As a non-medical person, I’m always interested in learning more of practices for wellbeing. Last year, I became aware of the term Heart Rate Variability (HRV).
The term came to my attention first through a heart rhythm meditation (HRM) study I was invited to participate in. This year, it came around again in the form of a new Garmin, my smart watch. Apparently, I’m destined to explore further.
Web MD has a simple definition: Heart rate variability (HRV) measures the difference in time between each heartbeat. The Cleveland Clinic defines HRV as where the amount of time between your heartbeats fluctuates slightly.
The purpose of the Heart Rhythm Meditation Study was to determine: 1) if the practice of heart rhythm meditation (HRM) for 10 weeks would improve wellbeing and 2) to determine if the regular practice of HRM would improve HRV at rest (resting, not during meditation).
Prior to our first meditation session, we were given surveys with many questions, most relating to our general feeling of wellbeing, After the survey, we were each given an EKG. Following our 10-week sessions we answered a survey again and had an exit-EKG.
The expectation was that in the other six days of the week the participants would meditate on their own for a period of at least 20 minutes.
Once-a-week meditations were done as a group over Zoom, There were three leaders and approximately 50 participants.
Although I have been engaging in meditation off and on since young adulthood, this form of meditation was new to me in several respects.
Participants were encouraged to sit in a chair with back support, feet on the floor and upright posture. We would meditate under guidance of one of the leaders.
The heart is the center of this form of meditation; the physical heart and the emotional and spiritual heart. Focusing on the heart, it becomes a portal to going deeper into oneself.
We learned to breathe in rhythm with our heartbeats. We inhaled to a count of somewhere around five to six beats, depending on the heart rate of the participants. We would then, as fluidly as possible, exhale to the same count.
This conscious rhythm breathing required us to listen for and find the rhythm of our heartbeat. It was more successful on some days than others. If we couldn’t otherwise feel or hear that heartbeat, placing a hand on our heart was helpful in bringing heart and breathing into rhythm.
Meditations began with breathing in and out with mouth closed (earth breath), then as guided breathing with an open mouth (air breath), exhaling in through the nose and out through the mouth (water breath) then followed by inhaling with an open mouth and exhaling through the nose (fire breath). Finally, sessions would end with a brief time returning to earth breath.
As meditation began, we were encouraged to keep a journal, what one of the leaders described as a conversation with the soul. I went back to my journal in writing this article.
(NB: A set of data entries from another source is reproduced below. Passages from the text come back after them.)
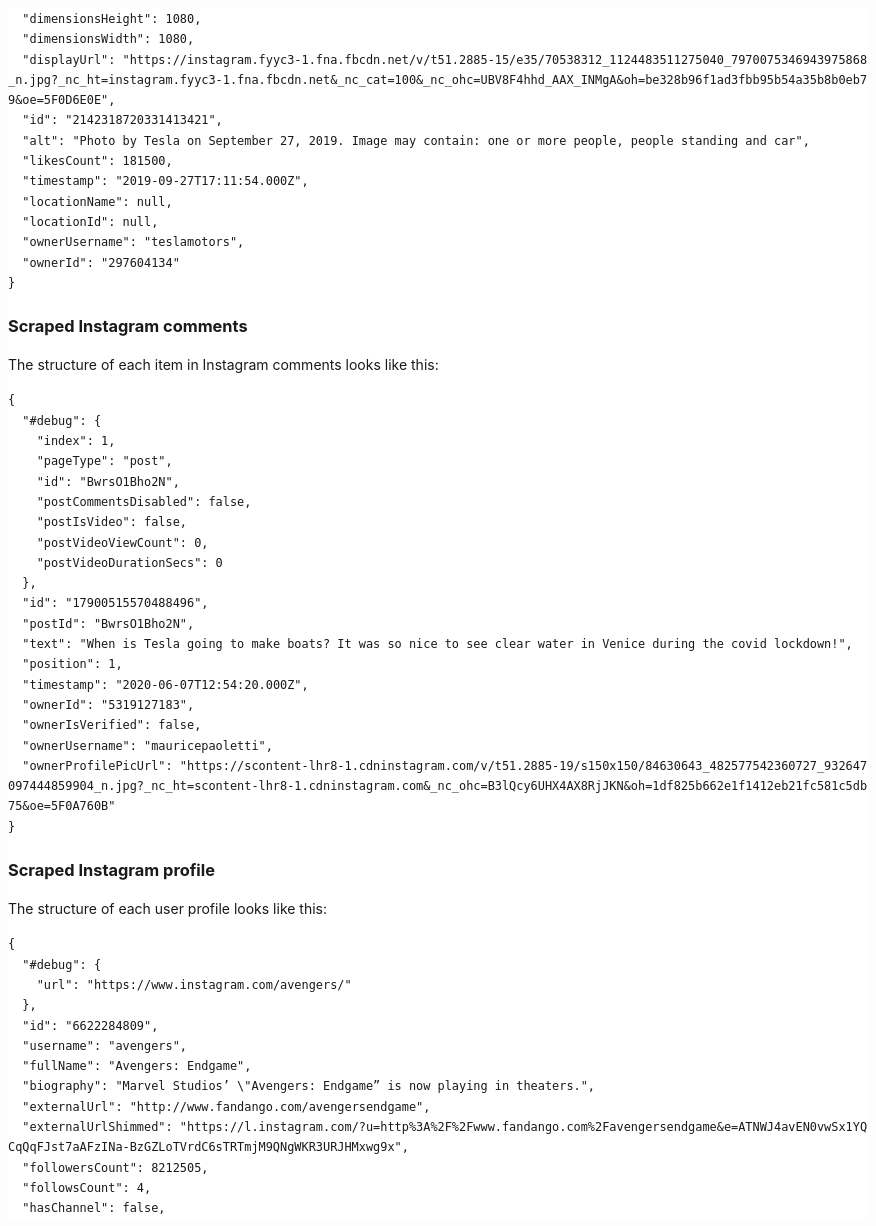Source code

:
 ```jsonc
  "dimensionsHeight": 1080,
  "dimensionsWidth": 1080,
  "displayUrl": "https://instagram.fyyc3-1.fna.fbcdn.net/v/t51.2885-15/e35/70538312_1124483511275040_7970075346943975868_n.jpg?_nc_ht=instagram.fyyc3-1.fna.fbcdn.net&_nc_cat=100&_nc_ohc=UBV8F4hhd_AAX_INMgA&oh=be328b96f1ad3fbb95b54a35b8b0eb79&oe=5F0D6E0E",
  "id": "2142318720331413421",
  "alt": "Photo by Tesla on September 27, 2019. Image may contain: one or more people, people standing and car",
  "likesCount": 181500,
  "timestamp": "2019-09-27T17:11:54.000Z",
  "locationName": null,
  "locationId": null,
  "ownerUsername": "teslamotors",
  "ownerId": "297604134"
}
```

### Scraped Instagram comments
The structure of each item in Instagram comments looks like this:

```jsonc
{
  "#debug": {
    "index": 1,
    "pageType": "post",
    "id": "BwrsO1Bho2N",
    "postCommentsDisabled": false,
    "postIsVideo": false,
    "postVideoViewCount": 0,
    "postVideoDurationSecs": 0
  },
  "id": "17900515570488496",
  "postId": "BwrsO1Bho2N",
  "text": "When is Tesla going to make boats? It was so nice to see clear water in Venice during the covid lockdown!",
  "position": 1,
  "timestamp": "2020-06-07T12:54:20.000Z",
  "ownerId": "5319127183",
  "ownerIsVerified": false,
  "ownerUsername": "mauricepaoletti",
  "ownerProfilePicUrl": "https://scontent-lhr8-1.cdninstagram.com/v/t51.2885-19/s150x150/84630643_482577542360727_932647097444859904_n.jpg?_nc_ht=scontent-lhr8-1.cdninstagram.com&_nc_ohc=B3lQcy6UHX4AX8RjJKN&oh=1df825b662e1f1412eb21fc581c5db75&oe=5F0A760B"
}
```

### Scraped Instagram profile
The structure of each user profile looks like this:

```jsonc
{
  "#debug": {
    "url": "https://www.instagram.com/avengers/"
  },
  "id": "6622284809",
  "username": "avengers",
  "fullName": "Avengers: Endgame",
  "biography": "Marvel Studios’ \"Avengers​: Endgame” is now playing in theaters.",
  "externalUrl": "http://www.fandango.com/avengersendgame",
  "externalUrlShimmed": "https://l.instagram.com/?u=http%3A%2F%2Fwww.fandango.com%2Favengersendgame&e=ATNWJ4avEN0vwSx1YQCqQqFJst7aAFzINa-BzGZLoTVrdC6sTRTmjM9QNgWKR3URJHMxwg9x",
  "followersCount": 8212505,
  "followsCount": 4,
  "hasChannel": false,
```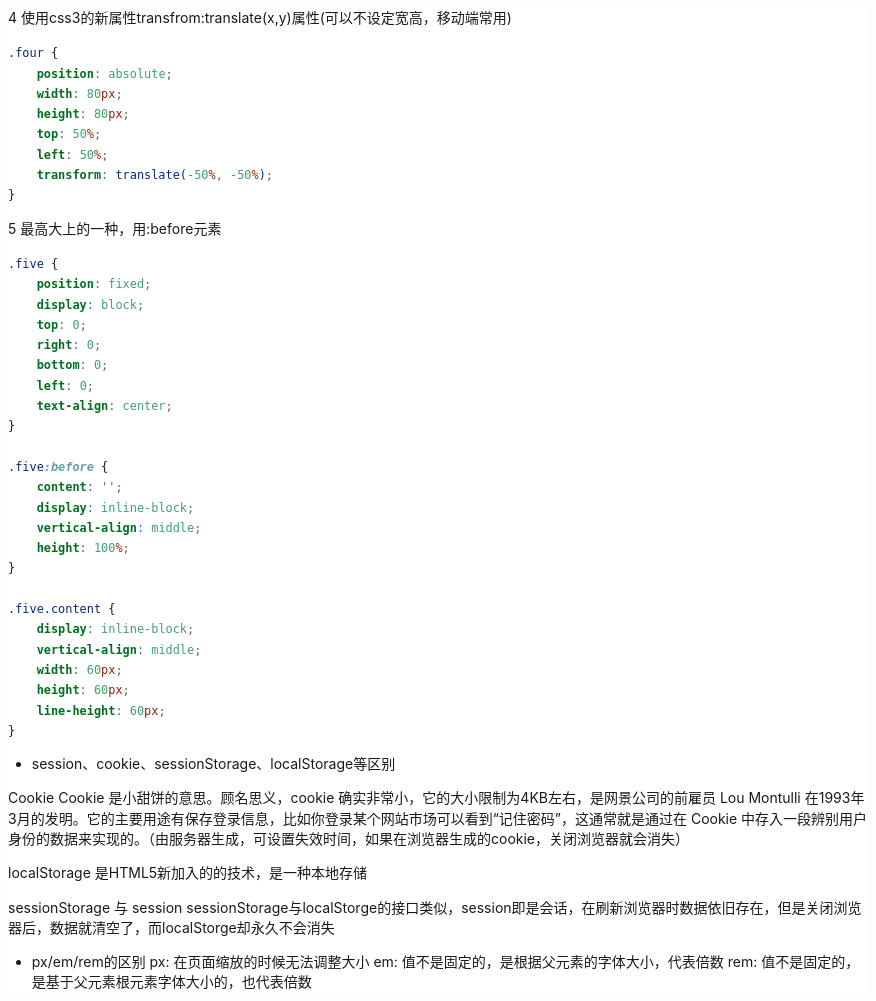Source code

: 4 使用css3的新属性transfrom:translate(x,y)属性(可以不设定宽高，移动端常用)

```css
.four {
    position: absolute;
    width: 80px;
    height: 80px;
    top: 50%;
    left: 50%;
    transform: translate(-50%, -50%);
}
```

5 最高大上的一种，用:before元素

```css
.five {
    position: fixed;
    display: block;
    top: 0;
    right: 0;
    bottom: 0;
    left: 0;
    text-align: center;
}

.five:before {
    content: '';
    display: inline-block;
    vertical-align: middle;
    height: 100%;
}

.five.content {
    display: inline-block;
    vertical-align: middle;
    width: 60px;
    height: 60px;
    line-height: 60px;
}
```

* session、cookie、sessionStorage、localStorage等区别

Cookie
Cookie 是小甜饼的意思。顾名思义，cookie 确实非常小，它的大小限制为4KB左右，是网景公司的前雇员 Lou Montulli 在1993年3月的发明。它的主要用途有保存登录信息，比如你登录某个网站市场可以看到“记住密码”，这通常就是通过在 Cookie 中存入一段辨别用户身份的数据来实现的。（由服务器生成，可设置失效时间，如果在浏览器生成的cookie，关闭浏览器就会消失）

localStorage
是HTML5新加入的的技术，是一种本地存储

sessionStorage 与 session
sessionStorage与localStorge的接口类似，session即是会话，在刷新浏览器时数据依旧存在，但是关闭浏览器后，数据就清空了，而localStorge却永久不会消失

* px/em/rem的区别
px: 在页面缩放的时候无法调整大小
em: 值不是固定的，是根据父元素的字体大小，代表倍数
rem: 值不是固定的，是基于父元素根元素<html>字体大小的，也代表倍数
I was surprised by the insight I recorded in those early days of HRM.
As a review of this form of meditation, I found I went deeper into myself, and the meditation brought up memories and emotions that I had long forgotten about on a conscious level.
One of the most beneficial practices for me was being taught to figuratively invite another person into our meditation, thinking of it as a guesthouse where someone you are concerned for or have had differences with can have a seat. What occurs when you do this is surprising.
Although the study has been completed for some time, a number of participants in the study continue to meditate together through Zoom. I believe that is a testament to the strength of the meditation form.
If you are interested in learning more about this form of meditation the website for the Institute of Applied Meditation is informative.
Do you monitor your heart rate and heart rate variability? What do you use the data for? Do you meditate for a healthier heart and wellbeing? What practice has worked for you? What do you think about meditating with others?